(Items from a dataset)
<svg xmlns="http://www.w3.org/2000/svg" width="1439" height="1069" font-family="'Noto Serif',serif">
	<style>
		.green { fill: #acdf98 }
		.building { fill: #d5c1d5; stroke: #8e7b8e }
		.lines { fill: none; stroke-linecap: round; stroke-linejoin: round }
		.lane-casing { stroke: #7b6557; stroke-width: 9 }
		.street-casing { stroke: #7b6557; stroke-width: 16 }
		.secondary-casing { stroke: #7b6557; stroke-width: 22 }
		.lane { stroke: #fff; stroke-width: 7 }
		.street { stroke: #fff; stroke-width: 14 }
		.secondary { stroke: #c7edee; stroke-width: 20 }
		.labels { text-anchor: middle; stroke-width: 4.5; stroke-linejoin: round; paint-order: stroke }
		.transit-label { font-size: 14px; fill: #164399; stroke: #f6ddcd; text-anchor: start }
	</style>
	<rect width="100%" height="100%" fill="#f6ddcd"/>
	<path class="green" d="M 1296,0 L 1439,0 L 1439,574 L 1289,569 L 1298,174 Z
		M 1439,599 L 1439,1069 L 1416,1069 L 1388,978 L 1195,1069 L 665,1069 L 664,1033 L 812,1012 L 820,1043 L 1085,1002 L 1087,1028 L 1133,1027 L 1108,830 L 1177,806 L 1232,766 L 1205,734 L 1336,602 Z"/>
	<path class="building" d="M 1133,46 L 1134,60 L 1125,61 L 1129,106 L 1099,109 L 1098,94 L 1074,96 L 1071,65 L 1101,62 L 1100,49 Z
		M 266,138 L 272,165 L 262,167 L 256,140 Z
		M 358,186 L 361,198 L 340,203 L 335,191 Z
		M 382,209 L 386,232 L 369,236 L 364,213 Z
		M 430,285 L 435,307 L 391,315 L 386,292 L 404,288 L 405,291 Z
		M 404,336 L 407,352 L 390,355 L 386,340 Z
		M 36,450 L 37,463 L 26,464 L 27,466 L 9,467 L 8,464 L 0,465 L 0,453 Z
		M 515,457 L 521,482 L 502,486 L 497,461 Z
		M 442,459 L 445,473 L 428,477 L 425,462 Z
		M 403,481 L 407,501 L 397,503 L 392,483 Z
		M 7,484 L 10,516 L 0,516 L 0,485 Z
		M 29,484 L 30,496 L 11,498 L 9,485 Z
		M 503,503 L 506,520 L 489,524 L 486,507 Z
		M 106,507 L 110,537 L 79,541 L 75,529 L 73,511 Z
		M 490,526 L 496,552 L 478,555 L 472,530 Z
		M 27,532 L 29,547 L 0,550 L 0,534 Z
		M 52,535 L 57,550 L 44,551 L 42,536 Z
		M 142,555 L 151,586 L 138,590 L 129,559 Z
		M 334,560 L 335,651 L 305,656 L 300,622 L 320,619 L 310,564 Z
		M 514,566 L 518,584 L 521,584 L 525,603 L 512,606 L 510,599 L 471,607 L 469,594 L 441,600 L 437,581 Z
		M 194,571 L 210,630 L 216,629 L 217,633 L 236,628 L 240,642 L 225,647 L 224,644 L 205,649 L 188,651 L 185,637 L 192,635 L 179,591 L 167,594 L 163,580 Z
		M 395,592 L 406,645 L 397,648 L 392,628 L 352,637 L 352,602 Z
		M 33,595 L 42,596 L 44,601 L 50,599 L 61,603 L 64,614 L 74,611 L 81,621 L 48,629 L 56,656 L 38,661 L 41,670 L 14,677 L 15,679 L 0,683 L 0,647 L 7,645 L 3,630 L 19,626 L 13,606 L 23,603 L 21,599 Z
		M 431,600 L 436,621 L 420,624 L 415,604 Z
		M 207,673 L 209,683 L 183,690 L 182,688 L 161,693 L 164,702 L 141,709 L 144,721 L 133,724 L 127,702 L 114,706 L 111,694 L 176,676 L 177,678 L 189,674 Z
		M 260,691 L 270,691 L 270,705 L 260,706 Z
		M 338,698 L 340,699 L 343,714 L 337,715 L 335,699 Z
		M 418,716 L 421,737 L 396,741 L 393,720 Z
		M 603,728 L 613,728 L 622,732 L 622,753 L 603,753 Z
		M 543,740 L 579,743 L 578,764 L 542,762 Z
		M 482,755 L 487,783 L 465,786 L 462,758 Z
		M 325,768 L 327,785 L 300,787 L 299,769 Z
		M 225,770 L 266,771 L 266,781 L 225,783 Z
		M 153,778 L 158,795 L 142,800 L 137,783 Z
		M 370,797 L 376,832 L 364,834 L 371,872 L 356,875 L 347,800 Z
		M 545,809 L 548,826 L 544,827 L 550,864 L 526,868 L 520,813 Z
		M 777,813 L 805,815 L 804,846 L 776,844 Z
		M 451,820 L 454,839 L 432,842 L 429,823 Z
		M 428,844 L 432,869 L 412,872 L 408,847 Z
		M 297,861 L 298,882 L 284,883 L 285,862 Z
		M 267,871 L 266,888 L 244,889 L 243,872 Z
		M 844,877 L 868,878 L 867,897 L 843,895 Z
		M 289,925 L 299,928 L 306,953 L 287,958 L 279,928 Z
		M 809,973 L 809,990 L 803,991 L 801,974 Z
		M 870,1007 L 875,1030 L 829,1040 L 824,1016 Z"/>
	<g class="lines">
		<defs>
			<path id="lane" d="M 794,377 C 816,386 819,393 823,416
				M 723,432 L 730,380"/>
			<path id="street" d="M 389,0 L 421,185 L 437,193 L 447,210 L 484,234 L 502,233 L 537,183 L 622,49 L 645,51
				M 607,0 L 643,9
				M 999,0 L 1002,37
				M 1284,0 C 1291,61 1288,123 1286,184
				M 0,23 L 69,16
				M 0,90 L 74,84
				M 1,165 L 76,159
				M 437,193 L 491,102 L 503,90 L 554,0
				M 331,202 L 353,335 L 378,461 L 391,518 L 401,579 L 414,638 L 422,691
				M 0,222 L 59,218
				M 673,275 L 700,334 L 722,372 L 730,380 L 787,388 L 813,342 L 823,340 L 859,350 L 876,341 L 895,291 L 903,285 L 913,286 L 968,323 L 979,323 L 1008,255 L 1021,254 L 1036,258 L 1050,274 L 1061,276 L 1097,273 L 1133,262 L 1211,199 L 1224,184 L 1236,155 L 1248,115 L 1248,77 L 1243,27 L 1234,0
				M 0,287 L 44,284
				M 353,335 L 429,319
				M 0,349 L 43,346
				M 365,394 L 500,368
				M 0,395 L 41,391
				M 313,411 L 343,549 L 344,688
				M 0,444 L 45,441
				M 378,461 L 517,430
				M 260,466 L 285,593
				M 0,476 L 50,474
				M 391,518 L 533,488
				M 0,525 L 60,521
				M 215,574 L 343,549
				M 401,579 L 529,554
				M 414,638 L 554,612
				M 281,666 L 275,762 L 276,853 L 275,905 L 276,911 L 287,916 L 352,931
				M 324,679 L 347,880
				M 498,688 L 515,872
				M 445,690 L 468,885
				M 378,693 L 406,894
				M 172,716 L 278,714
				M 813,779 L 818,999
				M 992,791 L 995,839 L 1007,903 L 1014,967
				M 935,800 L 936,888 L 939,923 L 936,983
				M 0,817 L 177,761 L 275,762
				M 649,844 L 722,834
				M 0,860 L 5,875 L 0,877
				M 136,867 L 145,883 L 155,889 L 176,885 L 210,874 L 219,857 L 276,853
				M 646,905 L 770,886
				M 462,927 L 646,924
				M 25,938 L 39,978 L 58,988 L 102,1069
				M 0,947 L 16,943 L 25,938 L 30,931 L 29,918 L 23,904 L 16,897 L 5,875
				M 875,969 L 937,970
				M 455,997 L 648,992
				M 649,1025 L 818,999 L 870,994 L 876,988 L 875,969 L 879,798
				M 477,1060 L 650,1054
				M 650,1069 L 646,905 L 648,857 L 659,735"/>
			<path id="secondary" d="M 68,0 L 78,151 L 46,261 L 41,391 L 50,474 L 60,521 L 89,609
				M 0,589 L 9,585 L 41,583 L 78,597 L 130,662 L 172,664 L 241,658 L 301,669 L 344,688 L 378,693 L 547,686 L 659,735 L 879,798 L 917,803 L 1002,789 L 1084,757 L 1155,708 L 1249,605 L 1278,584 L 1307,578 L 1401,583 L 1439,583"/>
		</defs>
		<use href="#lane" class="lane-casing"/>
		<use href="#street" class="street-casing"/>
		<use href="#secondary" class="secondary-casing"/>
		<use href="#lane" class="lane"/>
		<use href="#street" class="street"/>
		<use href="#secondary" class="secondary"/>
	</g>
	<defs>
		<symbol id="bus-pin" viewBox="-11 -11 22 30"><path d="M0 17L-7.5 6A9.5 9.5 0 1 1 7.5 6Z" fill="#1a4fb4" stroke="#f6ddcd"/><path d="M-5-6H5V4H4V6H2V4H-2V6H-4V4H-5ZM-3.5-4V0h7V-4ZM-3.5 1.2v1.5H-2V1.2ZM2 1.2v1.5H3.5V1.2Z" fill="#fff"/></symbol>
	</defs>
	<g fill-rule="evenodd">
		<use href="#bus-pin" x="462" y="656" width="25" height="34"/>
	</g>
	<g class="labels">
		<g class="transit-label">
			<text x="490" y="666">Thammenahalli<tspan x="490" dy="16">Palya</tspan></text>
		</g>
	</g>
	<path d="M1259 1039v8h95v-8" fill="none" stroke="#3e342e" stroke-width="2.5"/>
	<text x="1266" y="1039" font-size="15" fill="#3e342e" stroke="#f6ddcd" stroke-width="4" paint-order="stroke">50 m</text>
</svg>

*EXERCISE DESCRIPTION*.
Above are some records; copy each line there that contains "green".

*TASK RESULT*.
		.green { fill: #acdf98 }
	<path class="green" d="M 1296,0 L 1439,0 L 1439,574 L 1289,569 L 1298,174 Z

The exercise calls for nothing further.